Ejercicios propuestos:
1. Reproduce literalmente el fragmento del texto sobre las elecciones en Colombia que va desde "Por Sergio Rodríguez" hasta "celebra en Rusia.".
2. Según el texto sobre las elecciones en Colombia, ¿cuántos colombianos presenciaron el juego México-Alemania ese domingo?

Texto mostrado:

══════════════════════════════

Por Sergio Rodríguez Gelfenstein:
El pasado domingo 17 fue un día un tanto extraño en
Colombia, aunque la noticia internacional que trascendió fue el de la
realización de la segunda vuelta de las elecciones presidenciales, en la misma
fecha se conmemoró el Día del Padre, además, las preocupaciones de la mayoría
de la población estaban puestas en los juegos de la Copa Mundial de futbol que
se celebra en Rusia.
Sin poder conocer la cantidad de ciudadanos que celebraron
el comercial día en que se recuerda al forjador de nuestros días, si se supo
que el futbol tiene mayores adeptos que la política, las elecciones y la
decisión de aportar con el voto a la definición de quién sería el próximo
presidente del país: un poco menos de 23 millones de colombianos presenciaron
el juego México-Alemania de ese día, mientras que tan solo 19 millones
acudieron a ejercer su derecho a elegir a su mandatario.
Aunque la última cifra, que representa a cerca de un 53% del
universo electoral es un nuevo récord para un
país tradicionalmente abstencionista, no deja de ser sintomático este
fenómeno que tal vez cruce la realidad de la mayoría de los países de América
Latina: comienza a haber una situación identitaria que supera a la democracia
(tal como está concebida en la actualidad) y que se manifiesta en la búsqueda
de nuevas formas de participación, conducentes a una felicidad y a una
sensación de placer (transitoria) que no aporta el ejercicio de la política en
sociedades cada vez más excluyentes.

══════════════════════════════

Contenido transcrito de las páginas:
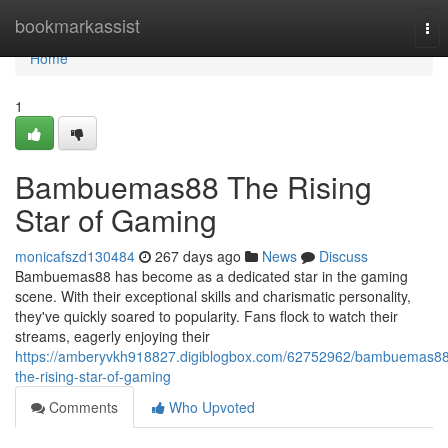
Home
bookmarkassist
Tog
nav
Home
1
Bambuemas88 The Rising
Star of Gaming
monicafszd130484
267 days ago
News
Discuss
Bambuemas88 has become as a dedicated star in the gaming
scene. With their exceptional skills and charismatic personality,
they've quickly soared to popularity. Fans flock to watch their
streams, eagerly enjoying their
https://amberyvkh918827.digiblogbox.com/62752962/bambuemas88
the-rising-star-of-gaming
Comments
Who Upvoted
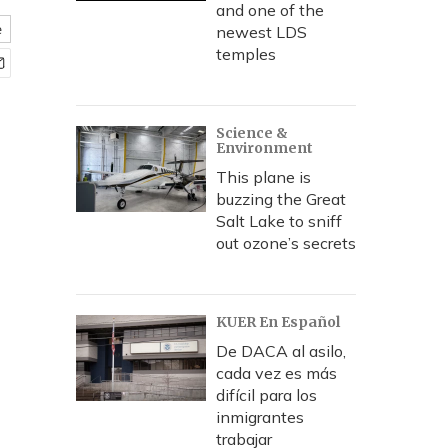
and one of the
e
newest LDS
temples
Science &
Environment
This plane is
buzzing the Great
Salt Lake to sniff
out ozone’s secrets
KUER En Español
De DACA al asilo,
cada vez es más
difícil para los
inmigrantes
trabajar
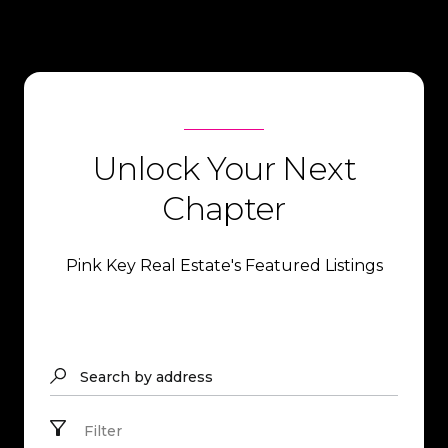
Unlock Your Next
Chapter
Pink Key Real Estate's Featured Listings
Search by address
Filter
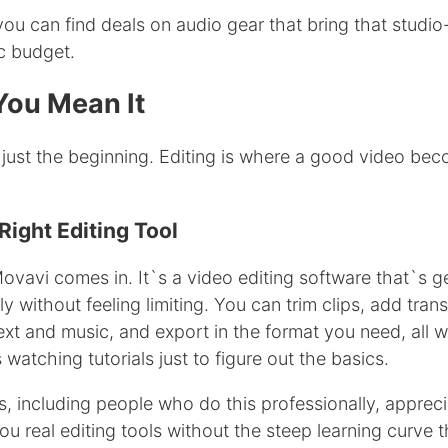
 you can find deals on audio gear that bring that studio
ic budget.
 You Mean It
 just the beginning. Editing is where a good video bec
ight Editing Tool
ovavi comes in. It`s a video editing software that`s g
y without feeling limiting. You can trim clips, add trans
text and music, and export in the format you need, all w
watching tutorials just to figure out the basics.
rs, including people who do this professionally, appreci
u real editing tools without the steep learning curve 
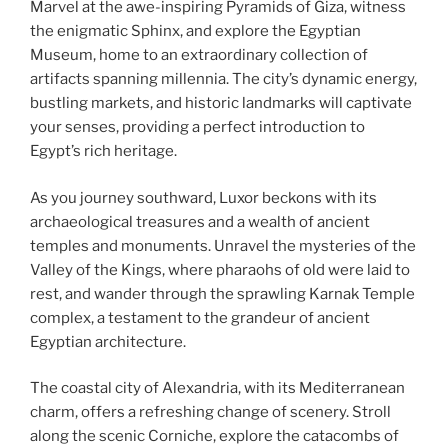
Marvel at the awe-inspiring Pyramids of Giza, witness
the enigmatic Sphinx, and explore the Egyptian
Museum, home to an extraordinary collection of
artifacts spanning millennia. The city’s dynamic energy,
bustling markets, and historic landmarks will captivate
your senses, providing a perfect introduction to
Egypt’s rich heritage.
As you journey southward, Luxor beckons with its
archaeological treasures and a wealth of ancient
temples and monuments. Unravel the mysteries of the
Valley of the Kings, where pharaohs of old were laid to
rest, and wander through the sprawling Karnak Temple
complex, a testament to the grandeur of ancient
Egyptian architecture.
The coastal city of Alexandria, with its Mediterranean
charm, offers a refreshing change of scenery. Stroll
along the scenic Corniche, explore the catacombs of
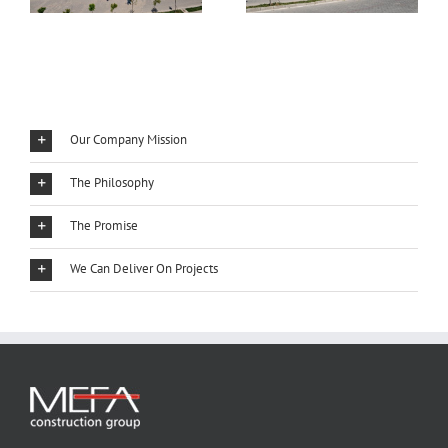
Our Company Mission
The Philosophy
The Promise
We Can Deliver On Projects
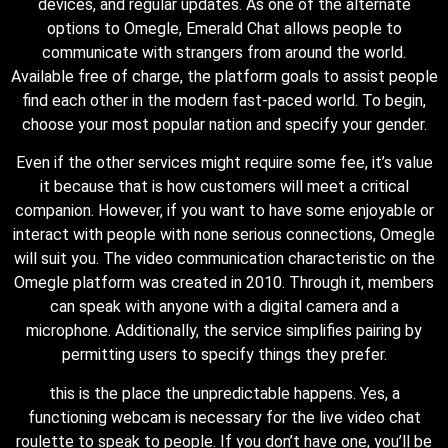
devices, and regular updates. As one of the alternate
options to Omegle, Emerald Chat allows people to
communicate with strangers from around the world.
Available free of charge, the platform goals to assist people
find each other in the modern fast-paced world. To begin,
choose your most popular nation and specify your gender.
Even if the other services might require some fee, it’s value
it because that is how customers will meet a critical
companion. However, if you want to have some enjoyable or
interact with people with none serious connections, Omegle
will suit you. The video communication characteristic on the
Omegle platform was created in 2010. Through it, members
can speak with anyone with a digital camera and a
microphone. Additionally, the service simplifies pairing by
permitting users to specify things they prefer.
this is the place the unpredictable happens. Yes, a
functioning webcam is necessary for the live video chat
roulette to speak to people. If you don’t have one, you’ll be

══════════════════════════════

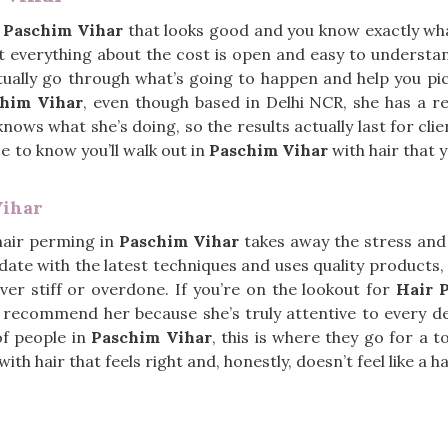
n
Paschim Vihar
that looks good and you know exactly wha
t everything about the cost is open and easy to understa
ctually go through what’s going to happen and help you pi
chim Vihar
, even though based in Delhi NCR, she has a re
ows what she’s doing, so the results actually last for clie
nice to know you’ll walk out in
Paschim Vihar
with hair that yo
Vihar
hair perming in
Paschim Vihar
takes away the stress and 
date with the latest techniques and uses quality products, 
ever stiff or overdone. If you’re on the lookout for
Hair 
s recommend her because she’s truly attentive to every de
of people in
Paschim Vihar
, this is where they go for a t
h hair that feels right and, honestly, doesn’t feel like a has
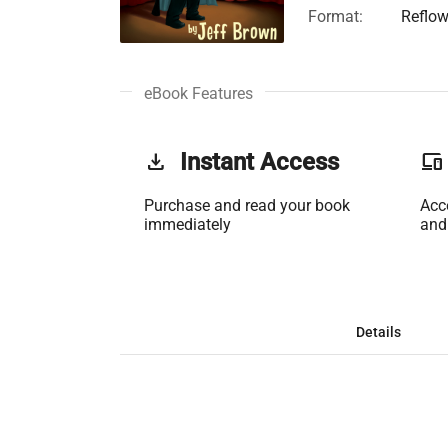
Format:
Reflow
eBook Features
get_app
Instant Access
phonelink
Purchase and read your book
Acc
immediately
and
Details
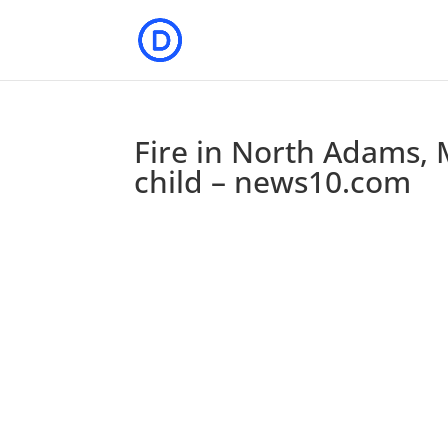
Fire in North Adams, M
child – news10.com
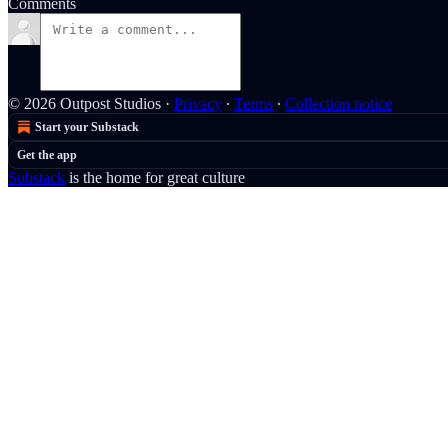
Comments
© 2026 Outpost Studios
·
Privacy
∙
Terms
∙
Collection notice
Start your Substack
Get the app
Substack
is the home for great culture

══════════════════════════════

Ejercicios resueltos:
1.
Por Sergio Rodríguez Gelfenstein:
El pasado domingo 17 fue un día un tanto extraño en
Colombia, aunque la noticia internacional que trascendió fue el de la
realización de la segunda vuelta de las elecciones presidenciales, en la misma
fecha se conmemoró el Día del Padre, además, las preocupaciones de la mayoría
de la población estaban puestas en los juegos de la Copa Mundial de futbol que
se celebra en Rusia.

2. Un poco menos de 23 millones.